Smith R M, Gross L J
Rehabilitation Foundation Inc., Wheaton, IL 60189, USA.
J Outcome Meas. 1997;1(2):164-72.
It is often impossible to validate cut scores set using judged item review methods due to the fact that many high stakes testing programs attempt to limit the number of common items across consecutively administered forms. However, over time, with a stable item pool, secondary links through other test administrations allow the use of common item equating to test the stability of the judged cut scores. In this study five forms of a basic science examination administered over a three year period in a national board testing program were analyzed to determine the stability of judged cut scores. The stability was determined by comparison of the judged cut scores with the equated cut scores derived by the Rasch common item equating technique.

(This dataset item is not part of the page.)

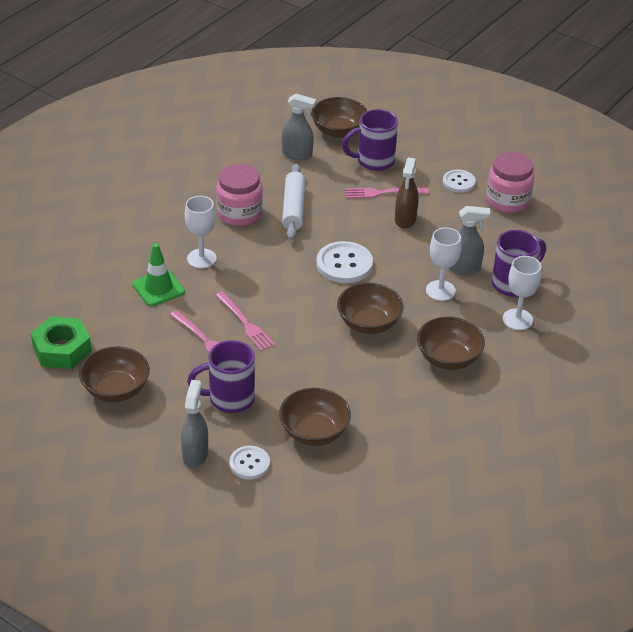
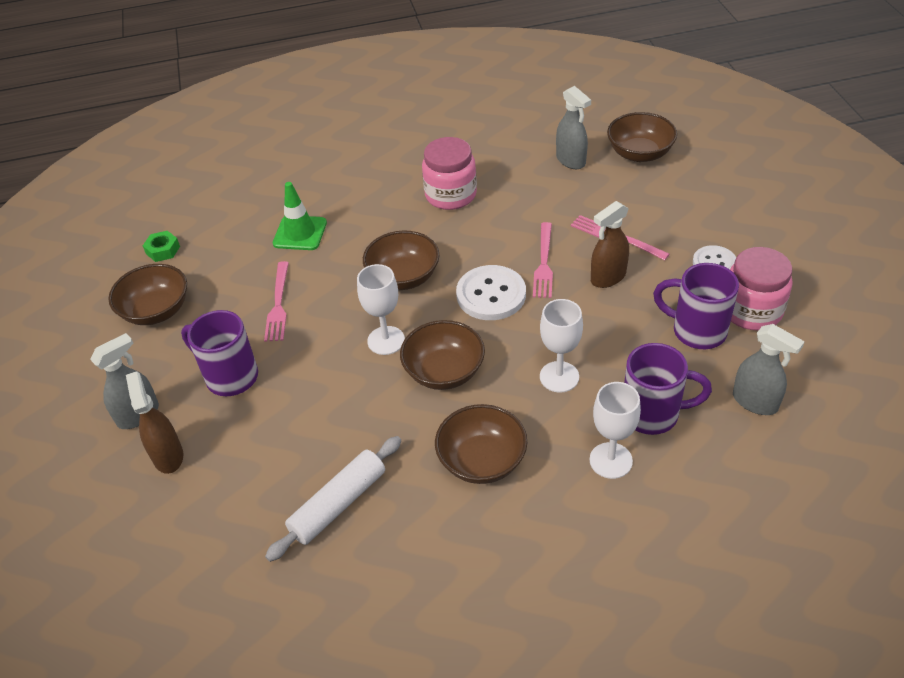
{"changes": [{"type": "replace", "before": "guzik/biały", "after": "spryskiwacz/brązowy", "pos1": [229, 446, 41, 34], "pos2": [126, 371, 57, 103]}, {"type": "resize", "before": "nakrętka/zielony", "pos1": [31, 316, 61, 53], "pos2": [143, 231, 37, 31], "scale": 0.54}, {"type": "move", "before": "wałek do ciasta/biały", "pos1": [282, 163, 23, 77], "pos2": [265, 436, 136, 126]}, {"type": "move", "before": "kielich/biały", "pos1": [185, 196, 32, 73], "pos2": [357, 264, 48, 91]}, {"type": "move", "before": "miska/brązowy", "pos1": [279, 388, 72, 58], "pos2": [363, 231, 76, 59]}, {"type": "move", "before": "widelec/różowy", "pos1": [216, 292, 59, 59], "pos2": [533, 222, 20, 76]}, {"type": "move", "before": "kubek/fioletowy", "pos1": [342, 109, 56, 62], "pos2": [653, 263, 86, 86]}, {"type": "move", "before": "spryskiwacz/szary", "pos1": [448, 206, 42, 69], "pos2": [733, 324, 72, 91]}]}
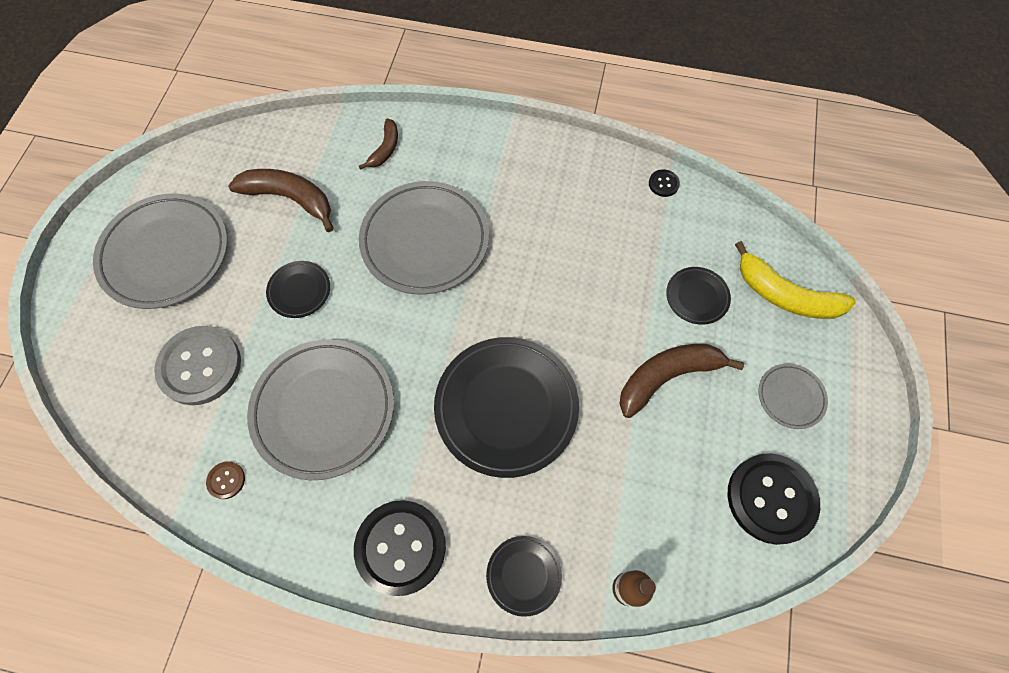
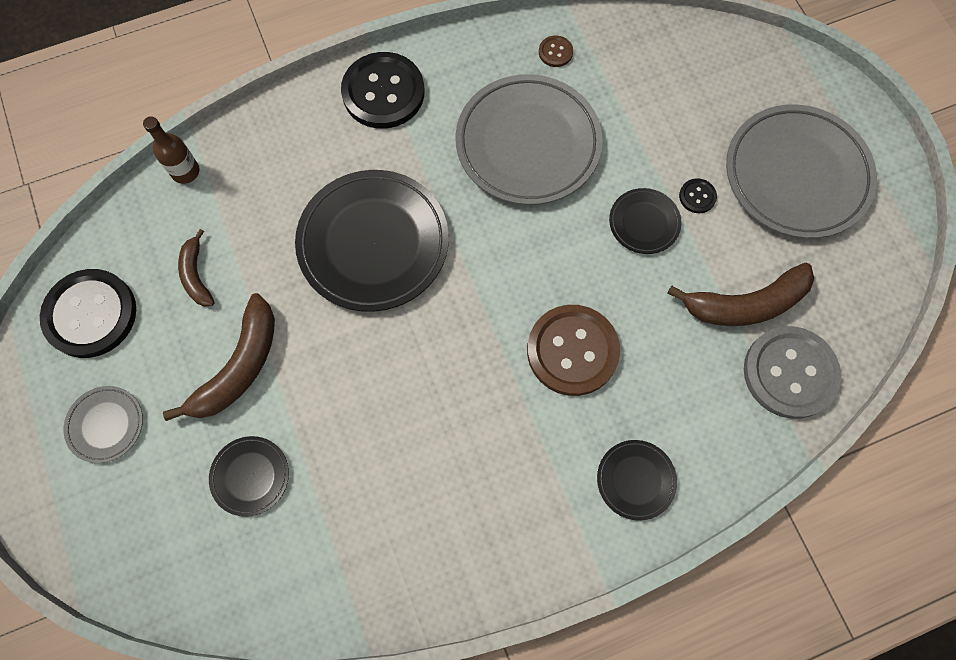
{"changes": [{"type": "move", "before": "banan/brązowy", "pos1": [359, 118, 39, 52], "pos2": [178, 229, 37, 78]}, {"type": "replace", "before": "talerz/szary", "after": "guzik/brązowy", "pos1": [359, 181, 130, 114], "pos2": [527, 305, 93, 91]}, {"type": "move", "before": "talerz/czarny", "pos1": [486, 536, 76, 81], "pos2": [597, 440, 80, 81]}, {"type": "move", "before": "guzik/czarny", "pos1": [649, 169, 31, 28], "pos2": [679, 178, 38, 35]}, {"type": "move", "before": "guzik/szary", "pos1": [154, 326, 87, 79], "pos2": [744, 326, 97, 93]}, {"type": "delete", "before": "banan/żółty", "pos1": [735, 241, 121, 78]}]}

The results indicate cut scores derived from the modified Nedelsky procedure were within equating error of the Rasch equated cut scores over five administrations.
由于许多高风险测试项目试图限制连续施测的不同试卷中共同题目的数量,因此使用判断性题目审查方法设定的分数线往往无法得到验证。然而,随着时间的推移,在项目库稳定的情况下,通过其他测试施测建立的二级链接允许使用共同题目等值法来检验判断性分数线的稳定性。在本研究中,分析了在一项国家委员会测试项目中,三年内施测的五种基础科学考试试卷,以确定判断性分数线的稳定性。通过将判断性分数线与采用拉施共同题目等值技术得出的等值分数线进行比较,来确定稳定性。结果表明,在五次施测中,采用修正后的内德尔斯基程序得出的分数线在拉施等值分数线的等值误差范围内。